The Eurythmic Stakes, formerly known as the Northerly Stakes, is a Perth Racing Group 3 Thoroughbred handicap horse race for horses aged three years old and upwards, over a distance of 1400 metres at Ascot Racecourse, Perth, Western Australia in October.

==History==
The race was renamed in 2010 after the champion Western Australian thoroughbred Northerly, winner of two W S Cox Plates (2001 & 2002), two Australian Cups (2001 & 2003) and a Caulfield Cup (2002).

In 2022, this Group 3 level Northerly Stakes was renamed the Eurythmic Stakes, while the Group 1 Kingston Town Classic was renamed the Northerly Stakes.

===Name===
- 1978–2005 - Anniversary Cup
- 2010–2022 - Northerly Stakes
- 2022 - Eurythmic Stakes

===Grade===
- Prior to 2013 - Listed Race
- 2013 - Group 3

===Distance===
- 1978 – 2200 metres
- 1979–1983 – 2400 metres
- 1984–1999 – 1800 metres
- 2000 – 1600 metres
- 2001–2014 – 1400 metres
- 2015 – 1420 metres

===Venue===
- 2003 - Northam Racecourse
- 2005 - Belmont Park Racecourse

==Winners==
The following are past winners of the race.

- 2025 - Diamond Scene
- 2024 - Comfort Me
- 2023 - Karli's Karma
- 2022 - Resortman
- 2021 - Dance Music
- 2020 - Taxagano
- 2019 - The Velvet King
- 2018 - Man Booker
- 2017 - Silverstream
- 2016 - Lite'n In My Veins
- 2015 - †Black Heart Bart
- 2014 - Fuchsia Bandana
- 2013 - Playing God
- 2012 - King Saul
- 2011 - Ranger
- 2010 - Famous Roman
- 2009 - Megatic
- 2008 - Megatic
- 2007 - New Spice
- 2006 - Grasspatch Girl
- 2005 - Changing Lanes
- 2004 - Prince Of Vasac
- 2003 - Superior Star
- 2002 - Mr.
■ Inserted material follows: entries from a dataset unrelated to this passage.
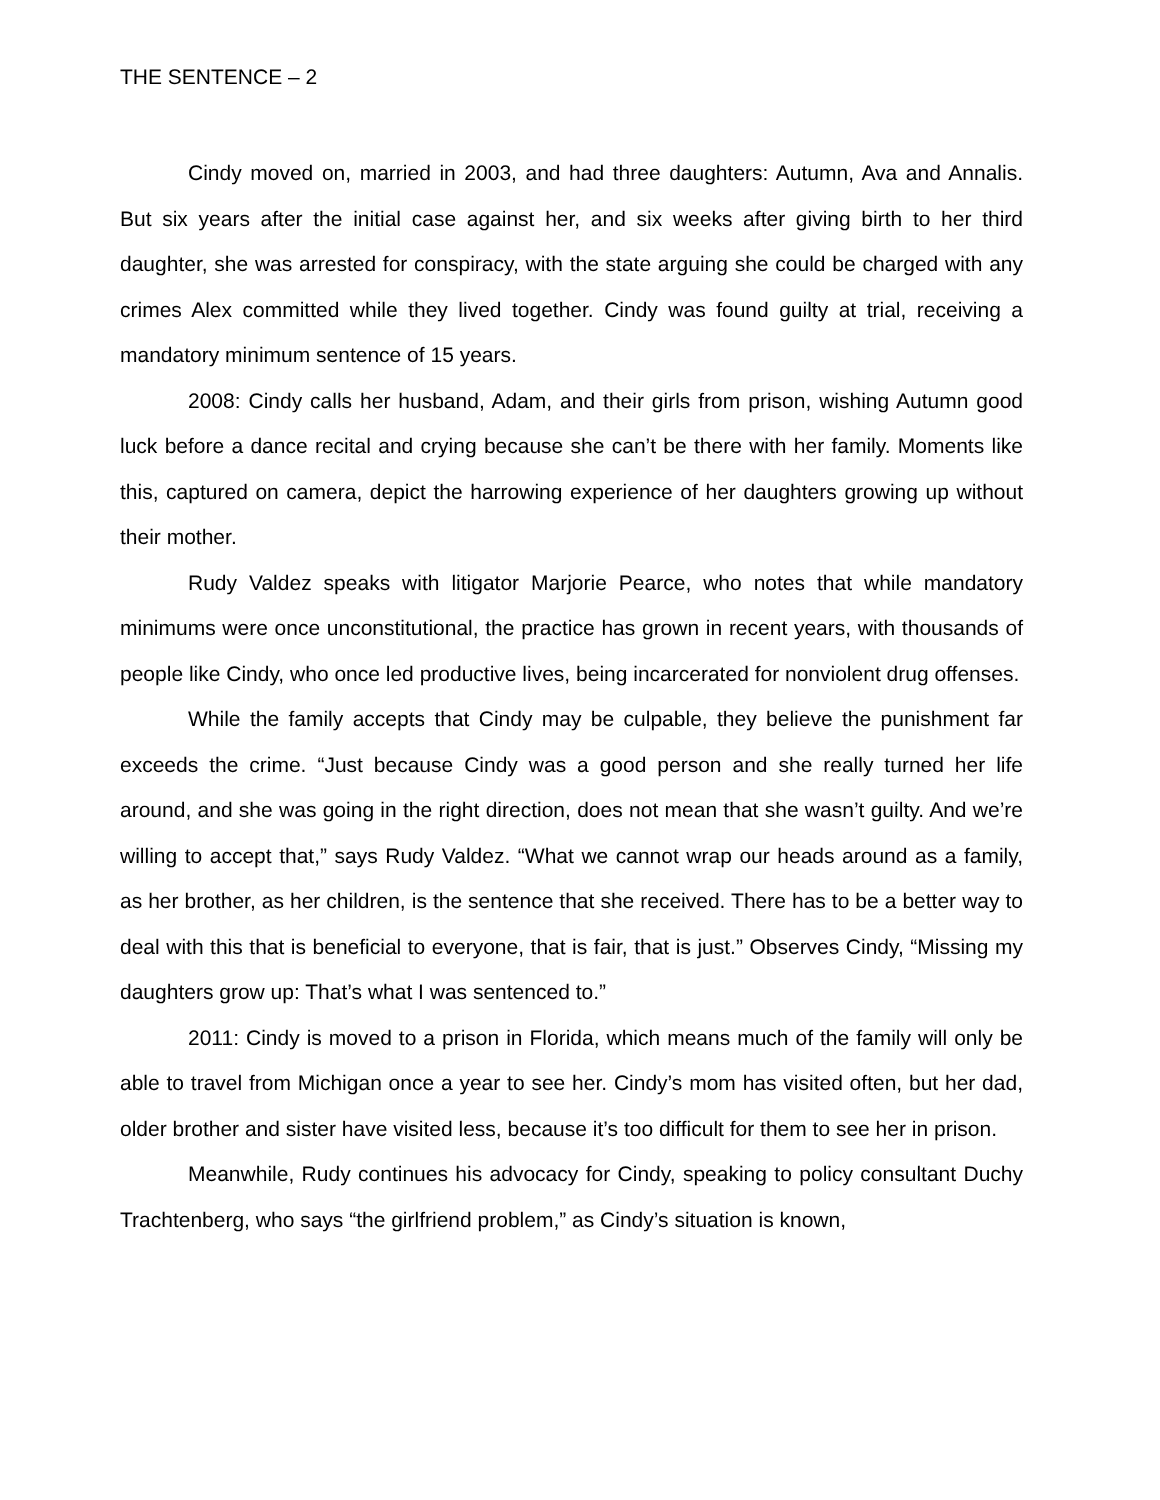THE SENTENCE – 2
Cindy moved on, married in 2003, and had three daughters: Autumn, Ava and Annalis. But six years after the initial case against her, and six weeks after giving birth to her third daughter, she was arrested for conspiracy, with the state arguing she could be charged with any crimes Alex committed while they lived together. Cindy was found guilty at trial, receiving a mandatory minimum sentence of 15 years.
2008: Cindy calls her husband, Adam, and their girls from prison, wishing Autumn good luck before a dance recital and crying because she can’t be there with her family. Moments like this, captured on camera, depict the harrowing experience of her daughters growing up without their mother.
Rudy Valdez speaks with litigator Marjorie Pearce, who notes that while mandatory minimums were once unconstitutional, the practice has grown in recent years, with thousands of people like Cindy, who once led productive lives, being incarcerated for nonviolent drug offenses.
While the family accepts that Cindy may be culpable, they believe the punishment far exceeds the crime. “Just because Cindy was a good person and she really turned her life around, and she was going in the right direction, does not mean that she wasn’t guilty. And we’re willing to accept that,” says Rudy Valdez. “What we cannot wrap our heads around as a family, as her brother, as her children, is the sentence that she received. There has to be a better way to deal with this that is beneficial to everyone, that is fair, that is just.” Observes Cindy, “Missing my daughters grow up: That’s what I was sentenced to.”
2011: Cindy is moved to a prison in Florida, which means much of the family will only be able to travel from Michigan once a year to see her. Cindy’s mom has visited often, but her dad, older brother and sister have visited less, because it’s too difficult for them to see her in prison.
Meanwhile, Rudy continues his advocacy for Cindy, speaking to policy consultant Duchy Trachtenberg, who says “the girlfriend problem,” as Cindy’s situation is known,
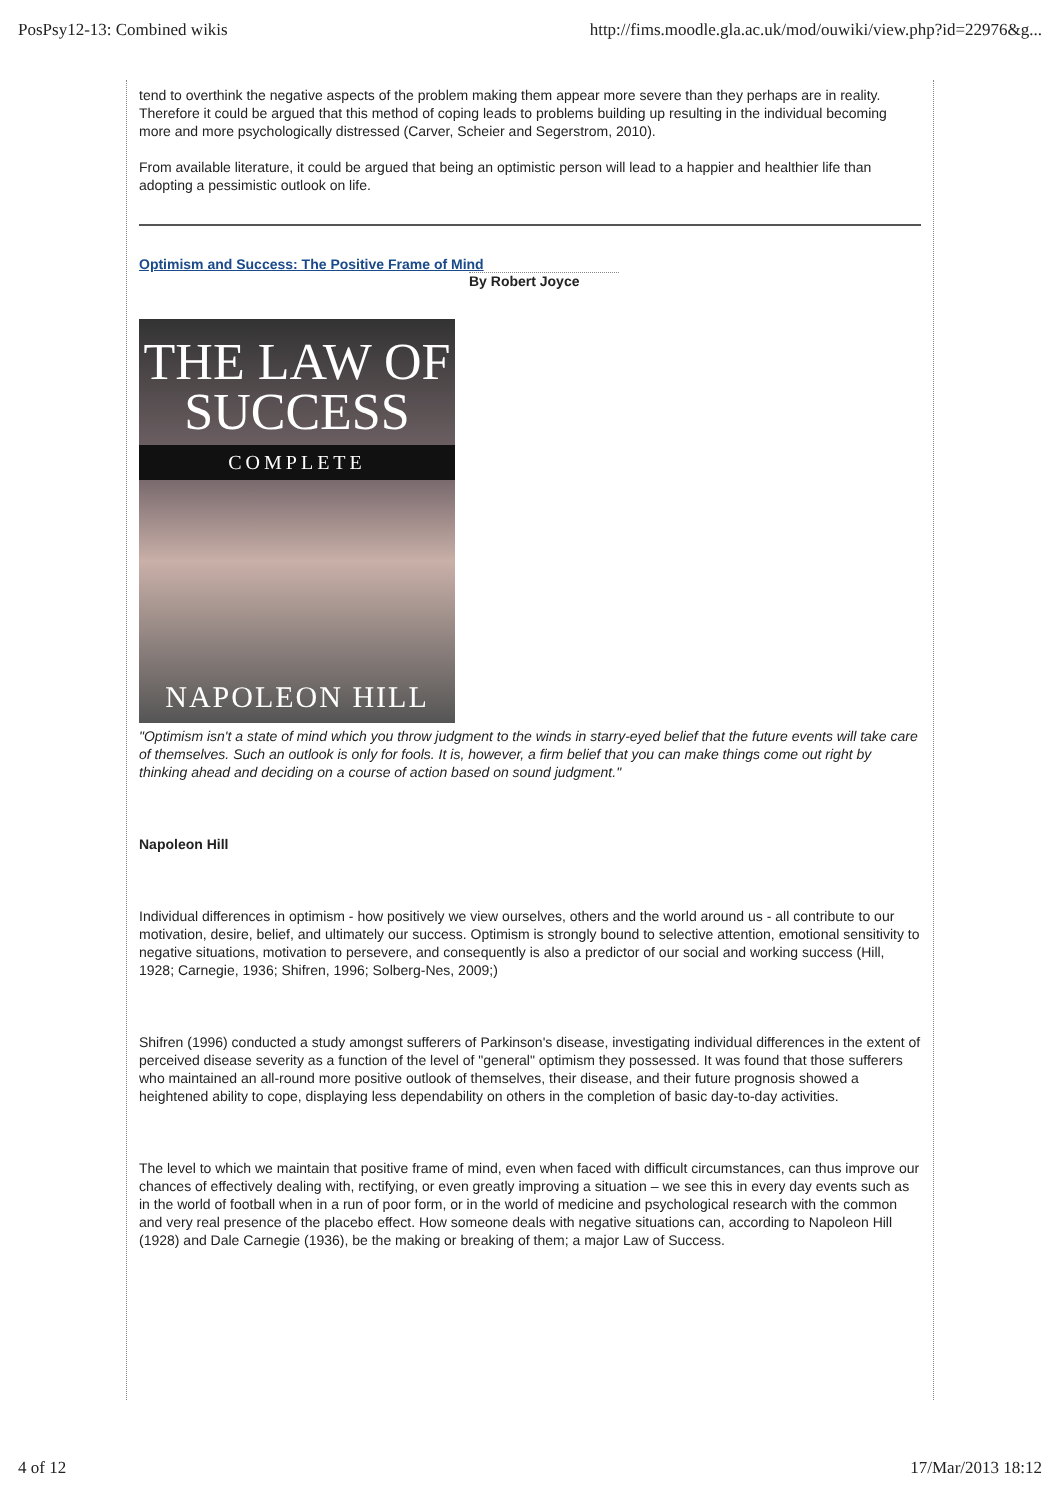PosPsy12-13: Combined wikis http://fims.moodle.gla.ac.uk/mod/ouwiki/view.php?id=22976&g...
tend to overthink the negative aspects of the problem making them appear more severe than they perhaps are in reality. Therefore it could be argued that this method of coping leads to problems building up resulting in the individual becoming more and more psychologically distressed (Carver, Scheier and Segerstrom, 2010).
From available literature, it could be argued that being an optimistic person will lead to a happier and healthier life than adopting a pessimistic outlook on life.
Optimism and Success: The Positive Frame of Mind
By Robert Joyce
THE LAW OF
SUCCESS
COMPLETE
NAPOLEON HILL
"Optimism isn't a state of mind which you throw judgment to the winds in starry-eyed belief that the future events will take care of themselves. Such an outlook is only for fools. It is, however, a firm belief that you can make things come out right by thinking ahead and deciding on a course of action based on sound judgment."
Napoleon Hill
Individual differences in optimism - how positively we view ourselves, others and the world around us - all contribute to our motivation, desire, belief, and ultimately our success. Optimism is strongly bound to selective attention, emotional sensitivity to negative situations, motivation to persevere, and consequently is also a predictor of our social and working success (Hill, 1928; Carnegie, 1936; Shifren, 1996; Solberg-Nes, 2009;)
Shifren (1996) conducted a study amongst sufferers of Parkinson's disease, investigating individual differences in the extent of perceived disease severity as a function of the level of "general" optimism they possessed. It was found that those sufferers who maintained an all-round more positive outlook of themselves, their disease, and their future prognosis showed a heightened ability to cope, displaying less dependability on others in the completion of basic day-to-day activities.
The level to which we maintain that positive frame of mind, even when faced with difficult circumstances, can thus improve our chances of effectively dealing with, rectifying, or even greatly improving a situation – we see this in every day events such as in the world of football when in a run of poor form, or in the world of medicine and psychological research with the common and very real presence of the placebo effect. How someone deals with negative situations can, according to Napoleon Hill (1928) and Dale Carnegie (1936), be the making or breaking of them; a major Law of Success.
4 of 12 17/Mar/2013 18:12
Callahan
- 2001 - Storm Shot
- 2000 - Umah
- 1999 - Dynaliebe
- 1998 - Paddy Me Lad
- 1997 - Summer Beau
- 1996 - Classy Dresser
- 1995 - Vagabond Boy
- 1994 - Zamaloid
- 1993 - King Diamond
- 1992 - Red Javelin
- 1991 - Vale Of Avoca
- 1990 - Proud Treaty
- 1989 - Pagonic
- 1988 - Eastern Flight
- 1987 - Leica Soldier
- 1986 - Track Jester
- 1985 - Restoration
- 1984 - Mr. Efficient
- 1983 - Rosamoss
- 1982 - Mnitorma
- 1981 - Little Imagele
- 1980 - Gay Affair
- 1979 - Regimental Honour
- 1978 - Meliador

† Originally the race was scheduled on 18 October 2015 but the race meeting was abandoned after the fourth race due to track safety. Race was held 21 October 2015.